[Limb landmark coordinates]
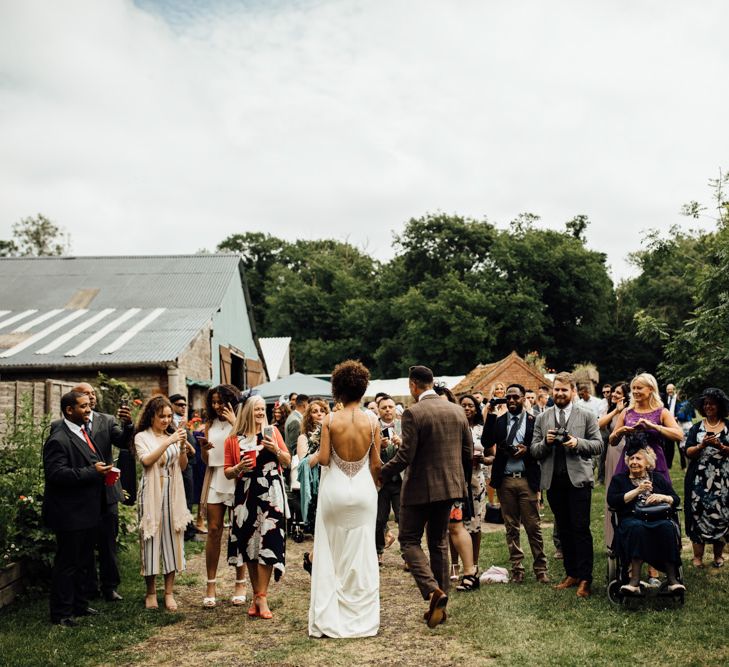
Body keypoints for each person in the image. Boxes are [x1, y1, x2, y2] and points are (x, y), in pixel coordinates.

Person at [380, 365, 472, 628]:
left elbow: (405, 456)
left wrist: (380, 474)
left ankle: (434, 591)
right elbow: (467, 453)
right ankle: (441, 608)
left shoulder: (413, 412)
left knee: (408, 540)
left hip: (420, 488)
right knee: (439, 542)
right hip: (450, 487)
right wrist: (462, 485)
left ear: (413, 386)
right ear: (431, 383)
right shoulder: (457, 411)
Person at [309, 360, 381, 638]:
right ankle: (362, 619)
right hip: (363, 490)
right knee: (362, 552)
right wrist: (377, 483)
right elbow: (376, 465)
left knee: (331, 551)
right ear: (363, 390)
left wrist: (311, 459)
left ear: (338, 389)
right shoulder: (372, 421)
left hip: (335, 490)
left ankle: (331, 615)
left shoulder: (330, 420)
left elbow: (325, 458)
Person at [530, 372, 603, 597]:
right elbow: (534, 450)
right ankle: (571, 573)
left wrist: (576, 443)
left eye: (564, 390)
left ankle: (585, 579)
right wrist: (546, 442)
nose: (560, 393)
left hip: (578, 481)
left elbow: (599, 445)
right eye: (557, 389)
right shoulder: (543, 418)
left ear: (572, 391)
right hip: (554, 481)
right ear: (552, 391)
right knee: (564, 529)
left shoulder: (587, 415)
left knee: (580, 529)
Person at [43, 391, 111, 626]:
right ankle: (61, 613)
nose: (88, 410)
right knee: (67, 563)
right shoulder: (58, 439)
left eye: (88, 406)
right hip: (69, 513)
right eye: (82, 407)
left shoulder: (83, 432)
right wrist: (93, 472)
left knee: (84, 561)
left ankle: (79, 605)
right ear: (69, 410)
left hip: (87, 510)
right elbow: (56, 475)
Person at [225, 395, 290, 619]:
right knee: (250, 543)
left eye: (263, 409)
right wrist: (238, 467)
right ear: (247, 412)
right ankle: (257, 595)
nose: (261, 413)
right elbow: (227, 471)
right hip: (246, 492)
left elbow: (288, 461)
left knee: (269, 541)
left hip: (271, 491)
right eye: (256, 409)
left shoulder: (273, 432)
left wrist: (276, 450)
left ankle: (261, 597)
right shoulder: (234, 438)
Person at [67, 382, 133, 602]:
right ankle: (88, 587)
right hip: (85, 493)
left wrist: (128, 424)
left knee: (108, 541)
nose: (92, 397)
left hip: (107, 491)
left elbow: (123, 441)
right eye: (86, 394)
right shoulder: (69, 427)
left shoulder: (107, 420)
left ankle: (110, 586)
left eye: (93, 393)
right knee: (85, 543)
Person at [483, 384, 548, 584]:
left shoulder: (534, 421)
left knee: (533, 526)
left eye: (515, 397)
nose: (511, 401)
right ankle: (517, 569)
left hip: (527, 480)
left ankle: (540, 569)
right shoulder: (499, 421)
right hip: (505, 480)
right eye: (508, 397)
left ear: (523, 399)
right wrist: (491, 414)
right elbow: (486, 442)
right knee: (511, 527)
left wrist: (527, 450)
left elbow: (542, 447)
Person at [134, 395, 192, 610]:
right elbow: (147, 461)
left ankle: (168, 592)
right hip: (151, 492)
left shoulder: (173, 437)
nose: (167, 421)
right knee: (151, 540)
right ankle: (150, 592)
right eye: (162, 417)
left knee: (172, 540)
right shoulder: (142, 437)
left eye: (169, 416)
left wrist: (183, 446)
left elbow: (183, 466)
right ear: (152, 417)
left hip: (173, 491)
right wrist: (169, 441)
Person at [607, 441, 684, 594]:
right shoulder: (619, 479)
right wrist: (638, 490)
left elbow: (676, 499)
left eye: (638, 459)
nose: (634, 462)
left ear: (648, 462)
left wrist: (663, 497)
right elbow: (613, 501)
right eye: (631, 458)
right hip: (630, 520)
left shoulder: (659, 479)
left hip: (658, 519)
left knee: (667, 527)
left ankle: (672, 580)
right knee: (637, 528)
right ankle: (634, 581)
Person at [199, 384, 240, 608]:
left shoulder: (241, 420)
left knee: (239, 529)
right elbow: (207, 460)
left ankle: (240, 582)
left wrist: (235, 423)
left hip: (236, 477)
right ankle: (211, 584)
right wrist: (204, 449)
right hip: (216, 477)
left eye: (220, 402)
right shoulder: (209, 424)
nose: (216, 406)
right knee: (214, 530)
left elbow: (247, 443)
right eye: (212, 402)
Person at [681, 387, 729, 568]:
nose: (709, 407)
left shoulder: (727, 426)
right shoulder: (696, 427)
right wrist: (701, 445)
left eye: (713, 404)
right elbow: (688, 451)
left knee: (722, 516)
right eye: (706, 404)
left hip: (724, 480)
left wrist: (721, 446)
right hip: (699, 481)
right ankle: (697, 557)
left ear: (720, 406)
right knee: (698, 514)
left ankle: (718, 556)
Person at [435, 386, 477, 588]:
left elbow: (468, 454)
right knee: (436, 530)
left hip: (453, 482)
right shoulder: (426, 422)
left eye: (444, 402)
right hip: (431, 484)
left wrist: (463, 482)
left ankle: (470, 572)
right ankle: (442, 573)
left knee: (455, 527)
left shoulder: (459, 422)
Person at [609, 373, 683, 482]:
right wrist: (621, 431)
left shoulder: (662, 412)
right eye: (633, 388)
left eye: (639, 388)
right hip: (629, 462)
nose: (635, 391)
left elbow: (679, 435)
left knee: (656, 496)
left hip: (654, 462)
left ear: (651, 389)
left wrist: (653, 426)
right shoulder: (626, 412)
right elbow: (612, 441)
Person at [459, 394, 489, 585]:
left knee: (475, 523)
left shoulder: (482, 430)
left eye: (471, 405)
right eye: (463, 405)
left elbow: (491, 454)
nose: (467, 408)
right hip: (458, 478)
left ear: (477, 409)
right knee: (457, 524)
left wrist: (483, 459)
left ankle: (474, 564)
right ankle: (457, 564)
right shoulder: (454, 427)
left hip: (476, 478)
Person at [599, 382, 630, 548]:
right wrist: (616, 411)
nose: (614, 395)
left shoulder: (630, 410)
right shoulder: (610, 409)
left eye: (618, 393)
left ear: (625, 395)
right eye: (613, 392)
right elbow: (600, 425)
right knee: (612, 491)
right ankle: (612, 540)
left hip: (627, 450)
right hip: (612, 451)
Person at [296, 399, 330, 540]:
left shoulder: (333, 433)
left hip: (331, 478)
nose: (319, 414)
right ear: (309, 415)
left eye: (322, 411)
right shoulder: (303, 438)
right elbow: (305, 464)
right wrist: (321, 446)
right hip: (315, 485)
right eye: (315, 411)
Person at [376, 395, 402, 565]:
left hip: (401, 480)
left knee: (404, 519)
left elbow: (413, 446)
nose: (387, 410)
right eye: (384, 407)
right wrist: (379, 445)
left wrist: (402, 442)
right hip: (381, 481)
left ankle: (408, 555)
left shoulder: (404, 425)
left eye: (390, 407)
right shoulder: (372, 426)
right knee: (379, 519)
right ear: (378, 410)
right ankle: (378, 552)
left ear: (395, 408)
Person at [169, 393, 197, 541]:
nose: (183, 407)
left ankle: (188, 528)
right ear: (172, 405)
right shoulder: (171, 422)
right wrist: (189, 446)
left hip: (189, 463)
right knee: (185, 498)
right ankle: (188, 532)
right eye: (179, 405)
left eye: (185, 405)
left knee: (189, 497)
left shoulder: (182, 421)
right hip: (179, 463)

- **TASK**:
Only an exact copy of the records counts as an answer. Leave out the images.

- **ANSWER SPACE**:
Body keypoints for each person in the image. Boxes are [x1, y1, x2, y2] and points are (x, y), in pixel coordinates.

Person at [380, 365, 472, 628]:
left elbow: (405, 456)
left wrist: (380, 474)
left ankle: (434, 591)
right elbow: (467, 453)
right ankle: (441, 608)
left shoulder: (413, 412)
left knee: (408, 540)
left hip: (420, 488)
right knee: (439, 542)
right hip: (450, 487)
right wrist: (462, 485)
left ear: (413, 386)
right ear: (431, 383)
right shoulder: (457, 411)
Person at [309, 360, 381, 638]:
right ankle: (362, 619)
right hip: (363, 490)
right knee: (362, 552)
right wrist: (377, 483)
right elbow: (376, 465)
left knee: (331, 551)
right ear: (363, 390)
left wrist: (311, 459)
left ear: (338, 389)
right shoulder: (372, 421)
left hip: (335, 490)
left ankle: (331, 615)
left shoulder: (330, 420)
left elbow: (325, 458)
Person at [530, 372, 603, 597]:
right elbow: (534, 450)
right ankle: (571, 573)
left wrist: (576, 443)
left eye: (564, 390)
left ankle: (585, 579)
right wrist: (546, 442)
nose: (560, 393)
left hip: (578, 481)
left elbow: (599, 445)
right eye: (557, 389)
right shoulder: (543, 418)
left ear: (572, 391)
right hip: (554, 481)
right ear: (552, 391)
right knee: (564, 529)
left shoulder: (587, 415)
left knee: (580, 529)
Person at [43, 391, 111, 626]:
right ankle: (61, 613)
nose: (88, 410)
right knee: (67, 563)
right shoulder: (58, 439)
left eye: (88, 406)
right hip: (69, 513)
right eye: (82, 407)
left shoulder: (83, 432)
right wrist: (93, 472)
left knee: (84, 561)
left ankle: (79, 605)
right ear: (69, 410)
left hip: (87, 510)
right elbow: (56, 475)
Person at [225, 395, 290, 619]:
right knee: (250, 543)
left eye: (263, 409)
right wrist: (238, 467)
right ear: (247, 412)
right ankle: (257, 595)
nose: (261, 413)
right elbow: (227, 471)
right hip: (246, 492)
left elbow: (288, 461)
left knee: (269, 541)
left hip: (271, 491)
right eye: (256, 409)
left shoulder: (273, 432)
left wrist: (276, 450)
left ankle: (261, 597)
right shoulder: (234, 438)
Person at [67, 382, 133, 602]:
right ankle: (88, 587)
right hip: (85, 493)
left wrist: (128, 424)
left knee: (108, 541)
nose: (92, 397)
left hip: (107, 491)
left elbow: (123, 441)
right eye: (86, 394)
right shoulder: (69, 427)
left shoulder: (107, 420)
left ankle: (110, 586)
left eye: (93, 393)
right knee: (85, 543)
Person at [483, 384, 548, 584]:
left shoulder: (534, 421)
left knee: (533, 526)
left eye: (515, 397)
nose: (511, 401)
right ankle: (517, 569)
left hip: (527, 480)
left ankle: (540, 569)
right shoulder: (499, 421)
right hip: (505, 480)
right eye: (508, 397)
left ear: (523, 399)
right wrist: (491, 414)
right elbow: (486, 442)
right knee: (511, 527)
left wrist: (527, 450)
left elbow: (542, 447)
Person at [134, 395, 192, 610]:
right elbow: (147, 461)
left ankle: (168, 592)
right hip: (151, 492)
left shoulder: (173, 437)
nose: (167, 421)
right knee: (151, 540)
right ankle: (150, 592)
right eye: (162, 417)
left knee: (172, 540)
right shoulder: (142, 437)
left eye: (169, 416)
left wrist: (183, 446)
left elbow: (183, 466)
right ear: (152, 417)
left hip: (173, 491)
right wrist: (169, 441)
Person at [607, 441, 684, 594]:
right shoulder: (619, 479)
right wrist: (638, 490)
left elbow: (676, 499)
left eye: (638, 459)
nose: (634, 462)
left ear: (648, 462)
left wrist: (663, 497)
right elbow: (613, 501)
right eye: (631, 458)
right hip: (630, 520)
left shoulder: (659, 479)
left hip: (658, 519)
left knee: (667, 527)
left ankle: (672, 580)
right knee: (637, 528)
right ankle: (634, 581)
Person at [199, 384, 240, 608]:
left shoulder: (241, 420)
left knee: (239, 529)
right elbow: (207, 460)
left ankle: (240, 582)
left wrist: (235, 423)
left hip: (236, 477)
right ankle: (211, 584)
right wrist: (204, 449)
right hip: (216, 477)
left eye: (220, 402)
right shoulder: (209, 424)
nose: (216, 406)
right knee: (214, 530)
left elbow: (247, 443)
right eye: (212, 402)
Person at [681, 387, 729, 568]:
nose: (709, 407)
left shoulder: (727, 426)
right shoulder: (696, 427)
right wrist: (701, 445)
left eye: (713, 404)
right elbow: (688, 451)
left knee: (722, 516)
right eye: (706, 404)
left hip: (724, 480)
left wrist: (721, 446)
right hip: (699, 481)
right ankle: (697, 557)
left ear: (720, 406)
right knee: (698, 514)
left ankle: (718, 556)
Person at [435, 386, 477, 588]:
left elbow: (468, 454)
right knee: (436, 530)
left hip: (453, 482)
right shoulder: (426, 422)
left eye: (444, 402)
right hip: (431, 484)
left wrist: (463, 482)
left ankle: (470, 572)
right ankle: (442, 573)
left knee: (455, 527)
left shoulder: (459, 422)
Person at [609, 373, 683, 482]:
right wrist: (621, 431)
left shoulder: (662, 412)
right eye: (633, 388)
left eye: (639, 388)
right hip: (629, 462)
nose: (635, 391)
left elbow: (679, 435)
left knee: (656, 496)
left hip: (654, 462)
left ear: (651, 389)
left wrist: (653, 426)
right shoulder: (626, 412)
right elbow: (612, 441)
Person at [459, 394, 489, 585]:
left knee: (475, 523)
left shoulder: (482, 430)
left eye: (471, 405)
right eye: (463, 405)
left elbow: (491, 454)
nose: (467, 408)
right hip: (458, 478)
left ear: (477, 409)
right knee: (457, 524)
left wrist: (483, 459)
left ankle: (474, 564)
right ankle: (457, 564)
right shoulder: (454, 427)
left hip: (476, 478)
Person at [599, 382, 630, 548]:
right wrist: (616, 411)
nose: (614, 395)
left shoulder: (630, 410)
right shoulder: (610, 409)
left eye: (618, 393)
left ear: (625, 395)
right eye: (613, 392)
right elbow: (600, 425)
right knee: (612, 491)
right ankle: (612, 540)
left hip: (627, 450)
right hip: (612, 451)
Person at [296, 399, 330, 540]:
left shoulder: (333, 433)
left hip: (331, 478)
nose: (319, 414)
right ear: (309, 415)
left eye: (322, 411)
right shoulder: (303, 438)
right elbow: (305, 464)
right wrist: (321, 446)
right hip: (315, 485)
right eye: (315, 411)
Person at [376, 395, 402, 565]:
left hip: (401, 480)
left knee: (404, 519)
left elbow: (413, 446)
nose: (387, 410)
right eye: (384, 407)
right wrist: (379, 445)
left wrist: (402, 442)
right hip: (381, 481)
left ankle: (408, 555)
left shoulder: (404, 425)
left eye: (390, 407)
right shoulder: (372, 426)
right knee: (379, 519)
right ear: (378, 410)
right ankle: (378, 552)
left ear: (395, 408)
Person at [169, 393, 197, 541]:
nose: (183, 407)
left ankle: (188, 528)
right ear: (172, 405)
right shoulder: (171, 422)
right wrist: (189, 446)
left hip: (189, 463)
right knee: (185, 498)
right ankle: (188, 532)
right eye: (179, 405)
left eye: (185, 405)
left knee: (189, 497)
left shoulder: (182, 421)
right hip: (179, 463)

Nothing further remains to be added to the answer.